Programmer ou être programmé
Ce dernier chapitre s’annonce comme la thèse principale de l’auteur. Dans celui‐ci, il nous explique que le monde va se scinder en deux. D’une part, ceux qui utilisent les programmes et d’autre part, ceux qui les créent. Il est évident qu’à la fin de l’ouvrage on comprend qu’il vaut mieux faire partie du deuxième groupe car « celui qui comprend le code comprend le monde entier ». De la façon dont le numérique nous transforme, il est urgent d’essayer de comprendre comment programmer nos ordinateurs plutôt que de dépenser notre énergie et notre temps à essayer de comprendre comment les utiliser. Sans quoi notre passivité nous conduira à être programmés. Il y a là un vrai enjeu humain mais aussi démocratique et sociétal. En effet Douglass Rushkoff fait le rapprochement avec l’avènement des autres médias durant notre histoire : « L’accès à l’imprimerie était réservé, par contrainte, à ceux qui détenaient le pouvoir. La radio et la télévision n’étaient que des extensions de l’imprimerie : des médias dont l’accès est coûteux, diffusant de façon massive, unidirectionnelle et pyramidale les histoires et idées d’une petite élite ». Sur ce point, il rejoint de nombreux auteurs tels que Dominique Cardon dans La démocratie Internet ou encore Jeremy Rifkin dans La troisième révolution industrielle, qui voient dans le numérique et le réseau internet l’avenir d’un pouvoir distribué en chacun de nous. En effet, à la différence de la télévision ou de la radio, les ordinateurs favorisent l’intelligence dans les terminaux sans aucun contrôle centralisé. Ce qui nous offre enfin la véritable possibilité d’écrire et d’agir sur le monde qui nous entoure. La véritable nouveauté de cette ère est la capacité à programmer.
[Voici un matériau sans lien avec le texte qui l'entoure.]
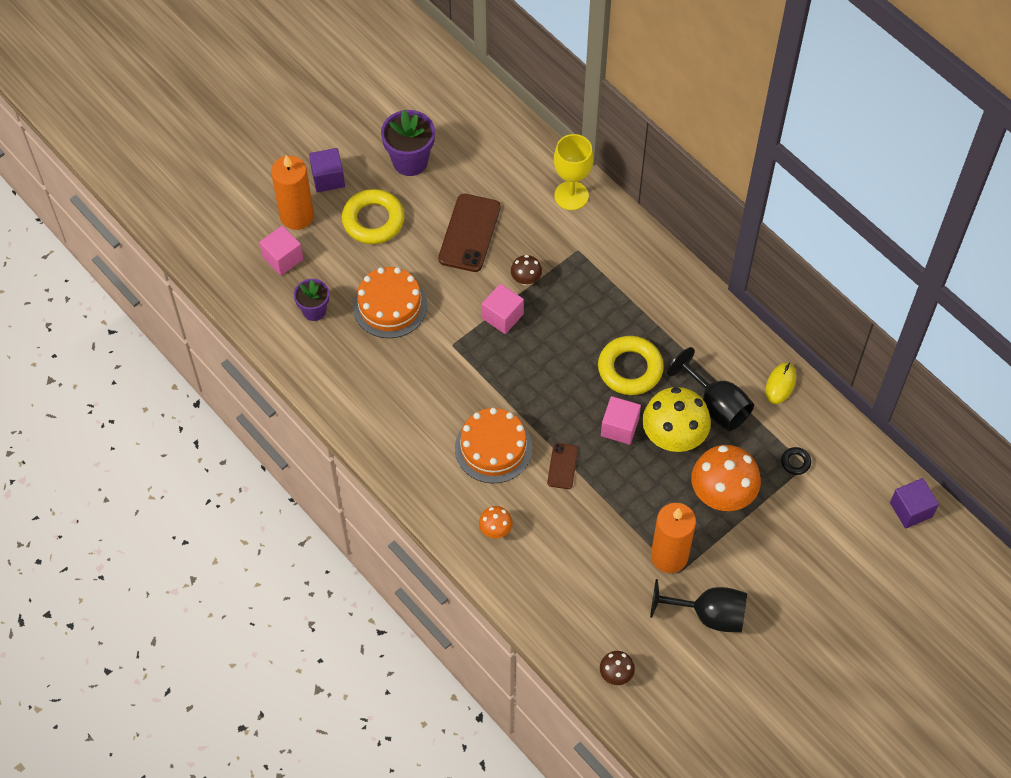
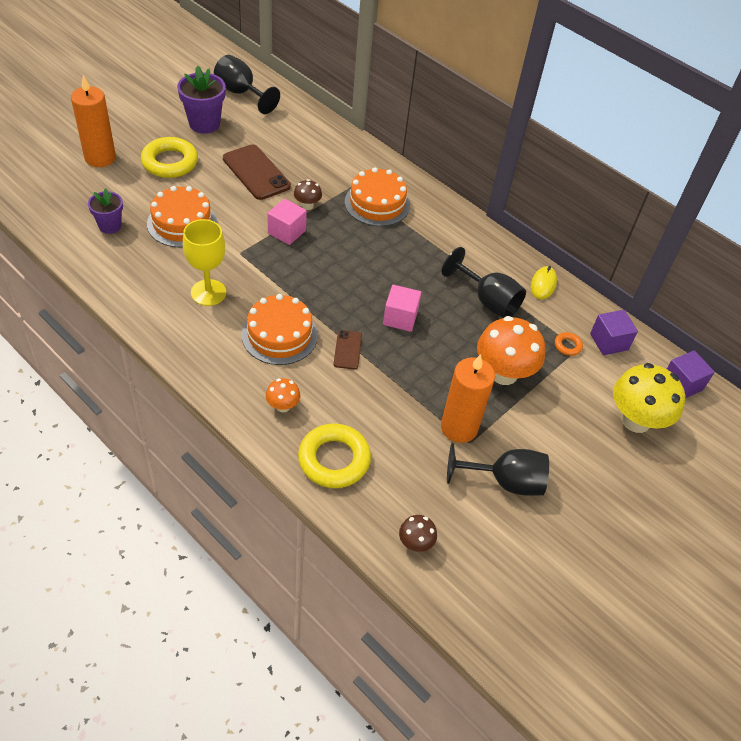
camera: 10 degrees left, 10 degrees down
pink cube [259,226,303,276] -> none
purple cube [309,148,345,192] -> purple cube moved to [590,310,638,355]
brown phone [438,194,501,272] -> brown phone turned 45 degrees counterclockwise [223,144,291,200]
yellow goblet [554,134,593,210] -> yellow goblet moved to [183,219,226,306]
yellow ring [598,336,664,395] -> yellow ring moved to [298,423,371,488]
yellow mushroom [642,387,711,452] -> yellow mushroom moved to [613,363,685,433]
black ring [781,447,811,475] -> orange ring [555,332,583,356]
none -> black goblet [214,55,280,114]
none -> orange cake [345,167,410,226]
Il nous semble en revanche que l’auteur insiste un peu trop sur le côté « geek maître du monde ». En faisant de la programmation le moyen d’étendre le pouvoir de tous sur le monde, l’ouvrage semble oublier les différences entre la création et le codage. Nous ne pensons pas que maîtriser ou ne pas maîtriser le code nous fasse basculer si facilement d’un côté ou de l’autre de la barrière. Car derrière une application, un site, une machine, il y a plus qu’un code, il y a une idée.
Bien qu’il finisse par nous rappeler que finalement peu de gens savent programmer, les dernières pages sont teintées d’un véritable optimisme en nous proposant des sites pour apprendre la programmation, sonnant véritablement comme une incitation à reprendre le pouvoir dès la fermeture du livre.


Par Thomas Thibault, le 30 juillet 2013, Paris.